Extract |
****************************************

But I noticed that when reading/writing multiple files, my M2 is (almost) no faster than my extremely old SATA SSD (before a BIOS update this morning, it was actually slower!):

Crystal Disk Mark 6 benchmarks my M2 as substantially faster than an old SATA SSD in the same machine:

Corsair ForceGT 120gb SATA SSD Sequential Write: 481.4 MB/s
Samsung EVO970 500gb M2 drive Sequential Write: 3328.2 MB/s

Copying a single 2gb MP4 produces the expected (fast) result:
o SSD to SSD: 0:13
o M2 to M2: 0:02

But copying a folder containing 53,161 files/folders (31.2GB):
o SSD: to SSD - 5:30
o M2 to M2 - 5:02

If copying ONE (large) file to/from the same drive is nearly 7x faster, shouldn't copying thousands of small files produce better than just a 9% improvement? :??:
 
Solution
its cause it is 1000's of little files, try zipping them and try that.

****************************************

Problem A |
Copy out the camera lens and pose records below, line for line, and leave the pictures out of your answer.
Problem B |
Extend the discussion of M.2 versus SATA SSD copy speeds above, picking up right after its final sentence.

Data below |
****************************************

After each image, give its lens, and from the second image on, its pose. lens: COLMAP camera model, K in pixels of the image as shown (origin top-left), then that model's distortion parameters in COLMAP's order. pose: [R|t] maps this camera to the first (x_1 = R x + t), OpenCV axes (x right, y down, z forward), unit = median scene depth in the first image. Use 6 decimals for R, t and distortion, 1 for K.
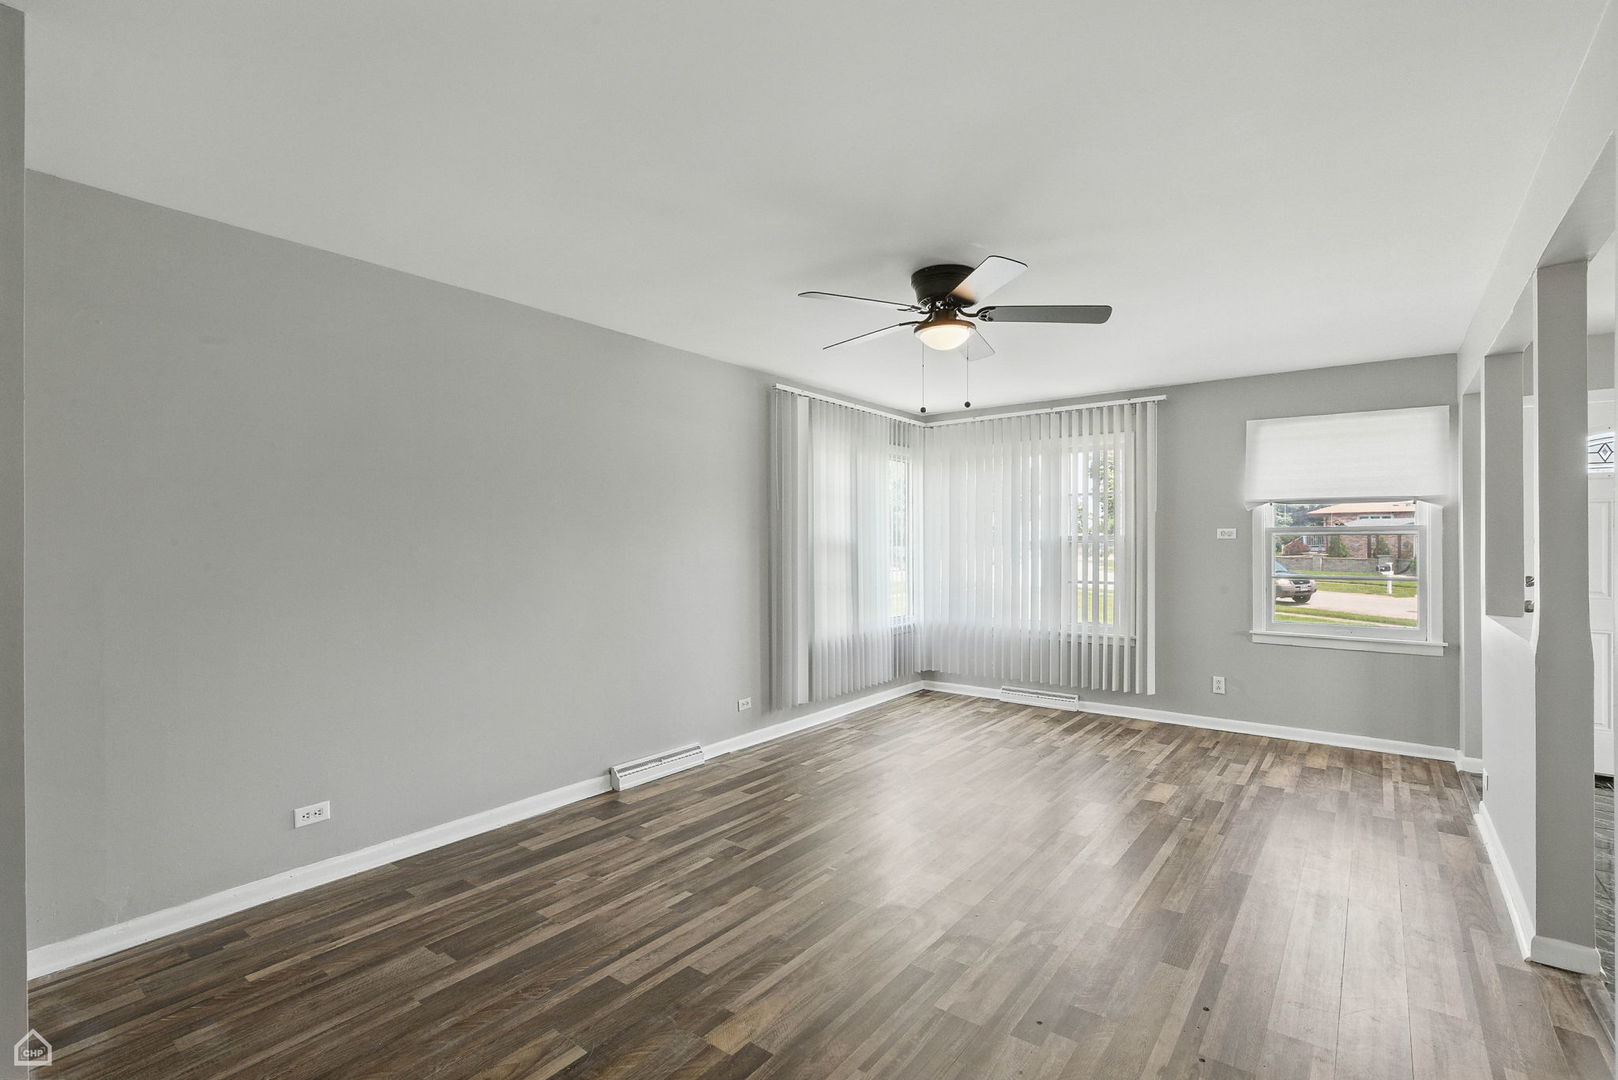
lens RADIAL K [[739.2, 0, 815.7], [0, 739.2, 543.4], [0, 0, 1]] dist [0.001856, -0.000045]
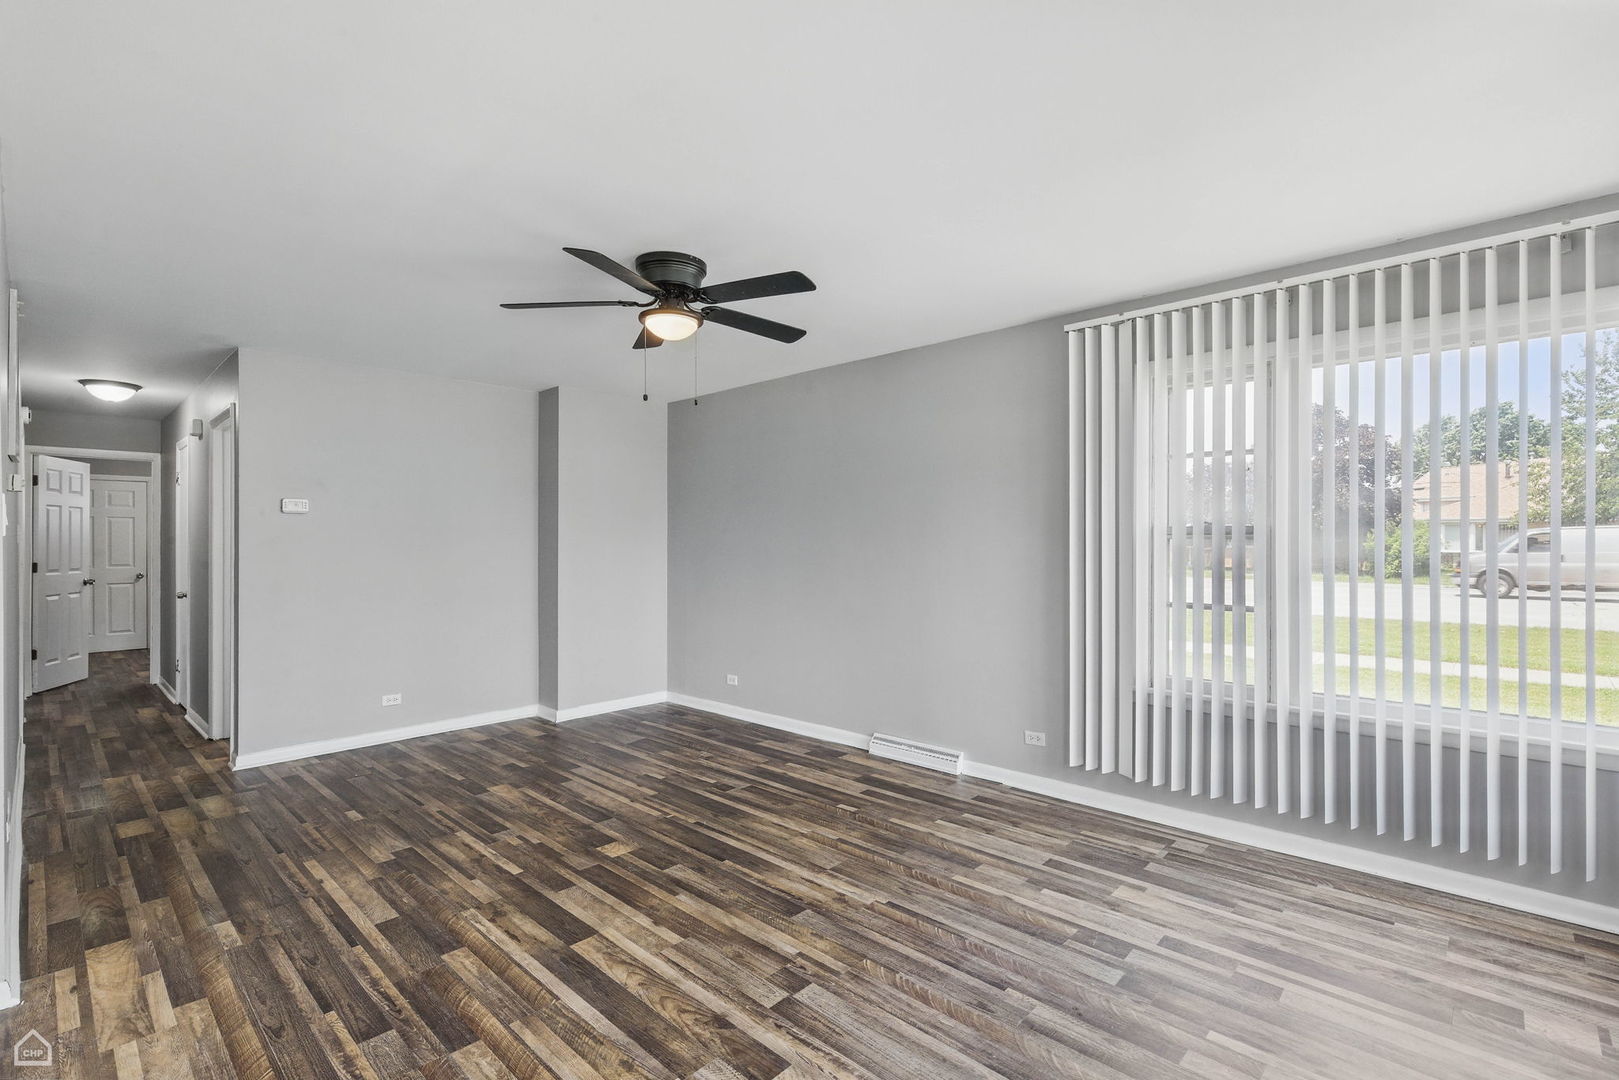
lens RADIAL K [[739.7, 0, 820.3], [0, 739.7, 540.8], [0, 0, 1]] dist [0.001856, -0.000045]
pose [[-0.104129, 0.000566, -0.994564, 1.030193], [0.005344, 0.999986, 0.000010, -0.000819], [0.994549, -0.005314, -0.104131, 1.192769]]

****************************************

Exercise answer A |
After each image, give its lens, and from the second image on, its pose. lens: COLMAP camera model, K in pixels of the image as shown (origin top-left), then that model's distortion parameters in COLMAP's order. pose: [R|t] maps this camera to the first (x_1 = R x + t), OpenCV axes (x right, y down, z forward), unit = median scene depth in the first image. Use 6 decimals for R, t and distortion, 1 for K.
lens RADIAL K [[739.2, 0, 815.7], [0, 739.2, 543.4], [0, 0, 1]] dist [0.001856, -0.000045]
lens RADIAL K [[739.7, 0, 820.3], [0, 739.7, 540.8], [0, 0, 1]] dist [0.001856, -0.000045]
pose [[-0.104129, 0.000566, -0.994564, 1.030193], [0.005344, 0.999986, 0.000010, -0.000819], [0.994549, -0.005314, -0.104131, 1.192769]]

Exercise answer B |
the controller has to do a lot more moving files around with many files compared to a few
https://superuser.com/questions/151...eed-get-decrease-while-transfering-large-data

If you really want to see an NVMe drive go slow, try transferring 80 TB of MP3s from one to another.
Thousands of small files to transfer and keep track of.

So forget numbers from SSD/NVMe read/write speed reading programmes, the real world isn't anywhere near as fast.
The $120 250GB 970 Evo has an advertised sequential read speed of up to 3400 MB/s (200MB/s faster than the 250GB 960 Evo) and a sequential write speed of 1500 MB/s which drops...

Colif

Win 11 Master
Moderator
its cause it is 1000's of little files, try zipping them and try that.

the controller has to do a lot more moving files around with many files compared to a few
https://superuser.com/questions/151...eed-get-decrease-while-transfering-large-data

If you really want to see an NVMe drive go slow, try transferring 80 TB of MP3s from one to another.
Thousands of small files to transfer and keep track of.

So forget numbers from SSD/NVMe read/write speed reading programmes, the real world isn't anywhere near as fast.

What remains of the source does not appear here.